Роберт Хирш глядел на меня скептически.

— Считаешь, мы еще на это годимся?

— А почему нет?

— А если годы изгнания безнадежно нас испортили?

— Не знаю. У меня сегодня только первый день обывательского существования, — и то не вполне легального. А значит, я по-прежнему представляю интерес для полиции.

— После войны многие не могут найти себя в мирных профессиях, — проронил Хирш.

— До этого еще дожить надо, — сказал я. — «Ланский катехизис», параграф девятнадцатый: «Заботы о завтрашнем дне ослабляют рассудок сегодня».

— Что тут происходит? — спросил я Мойкова, войдя вечером в плюшевый будуар.

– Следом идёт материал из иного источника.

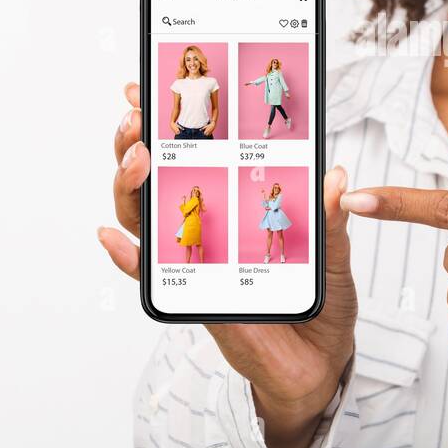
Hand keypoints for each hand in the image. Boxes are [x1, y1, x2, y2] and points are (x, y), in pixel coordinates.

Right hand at [99, 82, 358, 447]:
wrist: (320, 361)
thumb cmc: (321, 300)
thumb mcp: (334, 254)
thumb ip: (328, 219)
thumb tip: (334, 178)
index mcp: (235, 204)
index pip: (193, 154)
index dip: (166, 120)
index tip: (148, 87)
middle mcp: (205, 227)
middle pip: (154, 178)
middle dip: (137, 142)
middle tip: (138, 118)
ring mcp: (194, 260)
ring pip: (143, 218)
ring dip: (130, 187)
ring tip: (137, 160)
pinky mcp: (193, 297)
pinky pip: (151, 277)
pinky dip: (127, 258)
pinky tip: (113, 238)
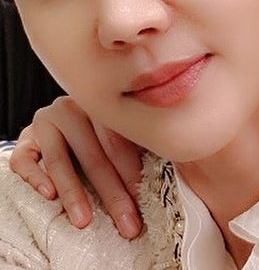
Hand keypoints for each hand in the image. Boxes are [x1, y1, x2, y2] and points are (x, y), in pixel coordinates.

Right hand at [9, 96, 144, 237]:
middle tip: (126, 222)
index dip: (132, 174)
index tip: (144, 202)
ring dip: (73, 193)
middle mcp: (74, 109)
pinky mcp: (24, 138)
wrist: (59, 123)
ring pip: (60, 160)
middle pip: (94, 155)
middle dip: (112, 193)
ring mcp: (46, 122)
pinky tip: (48, 195)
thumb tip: (163, 176)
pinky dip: (36, 177)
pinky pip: (24, 159)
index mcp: (102, 106)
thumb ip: (133, 147)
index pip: (119, 142)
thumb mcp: (115, 134)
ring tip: (84, 220)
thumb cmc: (97, 133)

— Катастрофа! Рауль! Наш самый богатый постоялец! Апартаменты люкс, с гостиной, столовой, личной мраморной ванной и телевизором в спальне! Решил покончить с собой!

— И давно?

— Сегодня после обеда. Когда он потерял Кики. Друга, с которым Рауль жил четыре года.

Где-то между полкой с цветами в горшках и пальмой в кадушке раздался громкий, душераздирающий всхлип.

— Что-то уж больно много в этой гостинице плачут, — сказал я. — И все больше под пальмами.

— В каждой гостинице много плачут, — заметил Мойков.

— И в «Рице» тоже?

— В «Рице» плачут, когда происходит биржевой крах. а и нас — когда человек вдруг в одночасье понимает, что он безнадежно одинок, хотя раньше так не думал.

— Но ведь с тем же успехом этому можно радоваться. Даже отпраздновать свою свободу.

— Или свою бессердечность.

— А что, этот Кики умер?

— Хуже! Заключил помолвку. С женщиной! Вот где для Рауля главная трагедия. Если бы Кики обманул его с другим homo, это осталось бы в семье. Но с женщиной! Переметнуться в лагерь вечного врага! Это же предательство! Все равно что против святого духа согрешить!

— Вот бедолаги! Им же вечно приходится воевать на два фронта. Отражать конкуренцию мужчин и женщин.

Мойков ухмыльнулся.

— Насчет женщин Рауль одарил нас тут не одним интересным сравнением. Самое незамысловатое было — тюлени без шкурок. И по поводу столь обожаемого в Америке украшения женщины — пышного бюста — он тоже высказывался. Трясучее вымя млекопитающих выродков — это еще самое мягкое. И лишь только он представит своего Кики прильнувшим к такому вымени — ревет, как раненый зверь. Хорошо, что ты пришел. Тебе к катастрофам не привыкать. Надо отвести его в номер. Не оставлять же его здесь в таком виде. Поможешь мне? А то он весит больше центнера.

Мы пошли в угол к пальмам.

— Да вернется он, Рауль! — начал Мойков увещевающим тоном. — Возьмите себя в руки! Завтра все наладится. Кики к вам вернется.